---------- PASSAGE

It is not normal for people to flee from the reserve currency. It only happens when people believe it cannot continue to fill that role.

The US dollar is under double assault. One assault is from the offshoring of American jobs, which turns US GDP into foreign GDP and worsens the US trade deficit. It is not possible to achieve a trade balance when the production of goods and services for the US market is being moved offshore by US corporations.

The other assault is from the US budget deficit. Americans have become so hard pressed that their savings rate is negligible. The US government has to rely on foreigners to lend it money for its annual expenditures. Washington's two biggest bankers are China and Japan, the countries with the largest trade surpluses with the US.

The transformation of the Iraq "cakewalk" into an interminable war has run up a one trillion dollar price tag, and an even larger war with Iran is looming. US generals and neoconservative ideologues predict a decade or multi-decade long war in the Middle East. Washington's bankers are waking up to the reality that they will not be repaid.

The only reason the dollar has not already lost its reserve currency role is that the only alternative is the currency of a non-existent political entity. Yet, even the Euro, a virtual currency, may have taken the dollar's role by the end of 2008.

Full of hegemonic hubris, the US government does not understand that US power and hegemony have always depended, not on missiles and military force, but on the financial power conveyed by the dollar's role as reserve currency.

The reserve currency is world money, good in any country to pay any bill. The reserve currency country is not a debtor in the usual sense. As the reserve currency can be used to settle international accounts, the reserve currency country can borrow at will until lenders lose confidence in the currency.

--------------------
---------- ENTRIES SUPPLIED

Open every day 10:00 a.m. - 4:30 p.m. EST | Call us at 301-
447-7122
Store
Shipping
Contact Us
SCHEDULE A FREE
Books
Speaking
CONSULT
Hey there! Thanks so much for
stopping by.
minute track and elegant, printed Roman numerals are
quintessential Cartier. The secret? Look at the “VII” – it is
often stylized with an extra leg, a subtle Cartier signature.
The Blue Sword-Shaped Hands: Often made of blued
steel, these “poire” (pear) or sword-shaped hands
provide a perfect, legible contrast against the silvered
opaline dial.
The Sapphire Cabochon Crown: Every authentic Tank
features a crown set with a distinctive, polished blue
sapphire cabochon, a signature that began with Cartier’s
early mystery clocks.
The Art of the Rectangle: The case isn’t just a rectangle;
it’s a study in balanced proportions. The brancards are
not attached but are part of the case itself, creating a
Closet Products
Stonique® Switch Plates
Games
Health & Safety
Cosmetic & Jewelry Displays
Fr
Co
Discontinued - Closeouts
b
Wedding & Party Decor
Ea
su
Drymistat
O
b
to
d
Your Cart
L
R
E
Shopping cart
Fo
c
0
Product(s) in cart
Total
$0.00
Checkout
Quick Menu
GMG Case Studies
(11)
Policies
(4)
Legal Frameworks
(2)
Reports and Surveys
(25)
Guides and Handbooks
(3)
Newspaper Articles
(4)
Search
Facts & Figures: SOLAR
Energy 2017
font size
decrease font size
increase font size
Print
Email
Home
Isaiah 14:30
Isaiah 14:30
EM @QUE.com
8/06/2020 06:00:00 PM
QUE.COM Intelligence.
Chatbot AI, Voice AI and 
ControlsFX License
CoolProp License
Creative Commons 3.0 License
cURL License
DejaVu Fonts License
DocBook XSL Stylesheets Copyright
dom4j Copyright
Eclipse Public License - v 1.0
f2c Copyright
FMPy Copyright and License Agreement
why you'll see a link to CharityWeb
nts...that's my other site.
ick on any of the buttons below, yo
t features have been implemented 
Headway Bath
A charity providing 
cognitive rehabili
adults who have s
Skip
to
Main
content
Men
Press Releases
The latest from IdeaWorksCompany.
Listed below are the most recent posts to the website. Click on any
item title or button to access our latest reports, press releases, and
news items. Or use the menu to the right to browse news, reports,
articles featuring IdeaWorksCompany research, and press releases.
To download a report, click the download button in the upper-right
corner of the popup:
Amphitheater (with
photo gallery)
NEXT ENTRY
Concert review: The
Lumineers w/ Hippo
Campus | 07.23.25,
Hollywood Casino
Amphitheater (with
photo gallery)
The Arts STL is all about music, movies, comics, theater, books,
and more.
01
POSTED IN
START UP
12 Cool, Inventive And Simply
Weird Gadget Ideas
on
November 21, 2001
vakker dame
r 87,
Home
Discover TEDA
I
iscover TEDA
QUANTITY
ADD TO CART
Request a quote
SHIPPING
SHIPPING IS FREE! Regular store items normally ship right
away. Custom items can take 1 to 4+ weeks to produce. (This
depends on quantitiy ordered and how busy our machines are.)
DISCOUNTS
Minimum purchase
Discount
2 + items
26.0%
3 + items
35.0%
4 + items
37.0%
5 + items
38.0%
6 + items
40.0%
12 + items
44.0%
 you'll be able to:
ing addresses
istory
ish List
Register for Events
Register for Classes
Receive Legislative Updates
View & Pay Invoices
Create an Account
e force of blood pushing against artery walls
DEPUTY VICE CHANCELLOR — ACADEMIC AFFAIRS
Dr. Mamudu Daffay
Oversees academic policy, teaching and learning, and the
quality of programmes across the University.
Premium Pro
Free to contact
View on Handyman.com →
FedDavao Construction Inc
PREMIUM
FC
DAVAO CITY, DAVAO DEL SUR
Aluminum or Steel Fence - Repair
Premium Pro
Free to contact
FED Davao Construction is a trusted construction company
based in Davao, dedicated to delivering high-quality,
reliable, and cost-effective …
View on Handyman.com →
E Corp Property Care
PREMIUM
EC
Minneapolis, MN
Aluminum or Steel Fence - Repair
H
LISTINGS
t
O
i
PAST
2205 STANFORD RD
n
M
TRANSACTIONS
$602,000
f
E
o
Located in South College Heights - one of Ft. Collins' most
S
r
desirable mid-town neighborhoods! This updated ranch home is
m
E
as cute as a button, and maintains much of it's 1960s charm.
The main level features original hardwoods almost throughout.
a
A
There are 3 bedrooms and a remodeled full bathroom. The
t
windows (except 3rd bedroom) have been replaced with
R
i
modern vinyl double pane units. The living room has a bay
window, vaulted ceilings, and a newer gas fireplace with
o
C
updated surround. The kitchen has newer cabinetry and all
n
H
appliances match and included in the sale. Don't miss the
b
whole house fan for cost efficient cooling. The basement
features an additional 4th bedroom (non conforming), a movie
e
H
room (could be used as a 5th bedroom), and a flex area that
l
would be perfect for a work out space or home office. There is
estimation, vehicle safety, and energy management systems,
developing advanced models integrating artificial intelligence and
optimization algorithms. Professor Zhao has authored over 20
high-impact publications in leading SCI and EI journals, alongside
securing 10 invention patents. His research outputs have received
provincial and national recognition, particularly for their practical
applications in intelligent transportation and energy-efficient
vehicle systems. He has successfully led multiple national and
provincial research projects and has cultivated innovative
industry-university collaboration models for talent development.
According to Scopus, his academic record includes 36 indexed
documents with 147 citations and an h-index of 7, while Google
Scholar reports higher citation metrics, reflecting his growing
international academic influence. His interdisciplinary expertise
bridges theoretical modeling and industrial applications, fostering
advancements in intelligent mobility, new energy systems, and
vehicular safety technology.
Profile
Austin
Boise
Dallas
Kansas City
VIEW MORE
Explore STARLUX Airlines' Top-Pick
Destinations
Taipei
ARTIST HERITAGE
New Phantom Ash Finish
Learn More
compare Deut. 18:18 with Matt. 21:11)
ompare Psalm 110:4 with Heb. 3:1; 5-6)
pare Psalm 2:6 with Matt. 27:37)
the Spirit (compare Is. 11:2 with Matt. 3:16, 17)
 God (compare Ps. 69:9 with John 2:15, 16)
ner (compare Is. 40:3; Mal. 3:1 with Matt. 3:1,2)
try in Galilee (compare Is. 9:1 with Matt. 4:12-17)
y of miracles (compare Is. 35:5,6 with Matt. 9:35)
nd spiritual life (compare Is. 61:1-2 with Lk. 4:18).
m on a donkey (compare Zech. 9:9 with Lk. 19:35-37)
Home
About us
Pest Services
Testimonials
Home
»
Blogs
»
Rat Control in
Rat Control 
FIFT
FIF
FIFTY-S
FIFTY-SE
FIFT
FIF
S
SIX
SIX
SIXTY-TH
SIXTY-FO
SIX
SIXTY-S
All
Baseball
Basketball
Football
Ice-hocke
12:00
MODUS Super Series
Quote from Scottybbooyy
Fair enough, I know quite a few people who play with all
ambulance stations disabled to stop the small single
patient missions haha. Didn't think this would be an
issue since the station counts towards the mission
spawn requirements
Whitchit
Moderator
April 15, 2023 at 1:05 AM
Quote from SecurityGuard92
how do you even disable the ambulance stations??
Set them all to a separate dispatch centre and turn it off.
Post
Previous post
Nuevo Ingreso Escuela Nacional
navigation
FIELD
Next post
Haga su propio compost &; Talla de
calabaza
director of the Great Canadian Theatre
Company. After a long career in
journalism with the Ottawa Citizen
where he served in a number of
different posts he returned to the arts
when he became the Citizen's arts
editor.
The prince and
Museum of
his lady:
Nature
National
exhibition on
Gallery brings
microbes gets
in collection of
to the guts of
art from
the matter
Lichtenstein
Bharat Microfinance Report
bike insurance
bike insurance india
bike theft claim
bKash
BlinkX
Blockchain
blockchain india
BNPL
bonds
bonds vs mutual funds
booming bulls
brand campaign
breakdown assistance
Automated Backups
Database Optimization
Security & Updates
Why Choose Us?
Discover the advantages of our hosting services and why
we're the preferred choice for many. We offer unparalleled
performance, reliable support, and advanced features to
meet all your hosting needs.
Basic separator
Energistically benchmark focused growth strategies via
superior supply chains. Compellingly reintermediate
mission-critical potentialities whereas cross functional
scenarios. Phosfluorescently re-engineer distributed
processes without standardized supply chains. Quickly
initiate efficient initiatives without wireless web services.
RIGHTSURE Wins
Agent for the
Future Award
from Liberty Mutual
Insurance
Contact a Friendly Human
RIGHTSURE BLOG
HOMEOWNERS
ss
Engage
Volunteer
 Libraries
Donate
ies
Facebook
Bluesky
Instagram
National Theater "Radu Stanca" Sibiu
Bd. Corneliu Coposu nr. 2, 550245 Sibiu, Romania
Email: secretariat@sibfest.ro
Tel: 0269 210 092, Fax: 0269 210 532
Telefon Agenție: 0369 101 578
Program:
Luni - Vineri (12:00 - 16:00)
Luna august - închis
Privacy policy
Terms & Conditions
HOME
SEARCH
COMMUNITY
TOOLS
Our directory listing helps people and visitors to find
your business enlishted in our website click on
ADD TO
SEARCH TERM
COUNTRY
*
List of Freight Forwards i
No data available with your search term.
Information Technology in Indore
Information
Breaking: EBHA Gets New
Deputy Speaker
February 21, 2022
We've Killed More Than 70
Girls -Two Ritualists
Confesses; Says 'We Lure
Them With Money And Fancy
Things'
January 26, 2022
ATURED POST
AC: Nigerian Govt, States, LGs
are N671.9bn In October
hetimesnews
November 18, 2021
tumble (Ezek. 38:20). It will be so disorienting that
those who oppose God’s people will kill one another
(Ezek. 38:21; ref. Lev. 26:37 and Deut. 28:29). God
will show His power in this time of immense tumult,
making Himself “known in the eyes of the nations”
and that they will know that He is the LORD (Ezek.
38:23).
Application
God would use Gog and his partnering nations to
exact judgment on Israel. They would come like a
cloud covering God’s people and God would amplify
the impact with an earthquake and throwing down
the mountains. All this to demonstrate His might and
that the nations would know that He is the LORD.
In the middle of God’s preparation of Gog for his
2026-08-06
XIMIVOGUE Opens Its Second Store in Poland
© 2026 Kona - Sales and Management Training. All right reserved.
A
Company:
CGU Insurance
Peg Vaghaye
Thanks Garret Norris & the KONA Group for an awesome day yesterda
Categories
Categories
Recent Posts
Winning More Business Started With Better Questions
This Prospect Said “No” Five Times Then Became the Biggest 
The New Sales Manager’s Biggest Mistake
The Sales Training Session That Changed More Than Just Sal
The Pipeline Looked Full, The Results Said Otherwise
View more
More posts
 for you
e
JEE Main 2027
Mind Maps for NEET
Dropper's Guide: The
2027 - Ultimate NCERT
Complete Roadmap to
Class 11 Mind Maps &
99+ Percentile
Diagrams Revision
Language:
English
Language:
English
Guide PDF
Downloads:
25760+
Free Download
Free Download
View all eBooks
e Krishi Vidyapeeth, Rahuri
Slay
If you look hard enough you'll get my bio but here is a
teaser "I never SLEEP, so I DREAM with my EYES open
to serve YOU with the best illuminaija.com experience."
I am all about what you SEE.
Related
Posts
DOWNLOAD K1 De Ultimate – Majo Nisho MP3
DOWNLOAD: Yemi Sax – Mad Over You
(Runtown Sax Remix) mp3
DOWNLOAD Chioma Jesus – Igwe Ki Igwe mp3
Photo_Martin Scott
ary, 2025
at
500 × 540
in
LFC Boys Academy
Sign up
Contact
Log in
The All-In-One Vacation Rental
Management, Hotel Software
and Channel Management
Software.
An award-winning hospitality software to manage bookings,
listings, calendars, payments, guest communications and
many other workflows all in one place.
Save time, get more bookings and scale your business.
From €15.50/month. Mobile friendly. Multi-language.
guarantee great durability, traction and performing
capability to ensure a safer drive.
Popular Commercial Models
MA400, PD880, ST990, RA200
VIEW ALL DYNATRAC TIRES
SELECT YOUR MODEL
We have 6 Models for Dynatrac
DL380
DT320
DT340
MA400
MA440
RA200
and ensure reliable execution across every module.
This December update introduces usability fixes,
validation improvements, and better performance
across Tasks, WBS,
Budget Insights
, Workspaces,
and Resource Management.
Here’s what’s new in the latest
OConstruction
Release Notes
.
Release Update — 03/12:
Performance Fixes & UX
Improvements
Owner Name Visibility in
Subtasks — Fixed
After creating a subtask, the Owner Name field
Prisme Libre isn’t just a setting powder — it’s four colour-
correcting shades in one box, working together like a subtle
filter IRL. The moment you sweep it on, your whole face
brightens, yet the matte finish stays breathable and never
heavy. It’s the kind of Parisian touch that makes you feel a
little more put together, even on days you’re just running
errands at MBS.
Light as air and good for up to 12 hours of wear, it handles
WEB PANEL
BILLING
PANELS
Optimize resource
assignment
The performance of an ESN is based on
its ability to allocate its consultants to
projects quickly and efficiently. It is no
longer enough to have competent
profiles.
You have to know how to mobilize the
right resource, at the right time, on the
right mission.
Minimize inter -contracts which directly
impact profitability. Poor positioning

--------------------

WHAT THE TASK REQUIRES – Write out, word for word, the part of the dollar passage above that runs from "Full of hegemonic" up to and including "as reserve currency.".

OUTPUT FOR THIS TASK –
Full of hegemonic hubris, the US government does not understand that US power and hegemony have always depended, not on missiles and military force, but on the financial power conveyed by the dollar's role as reserve currency.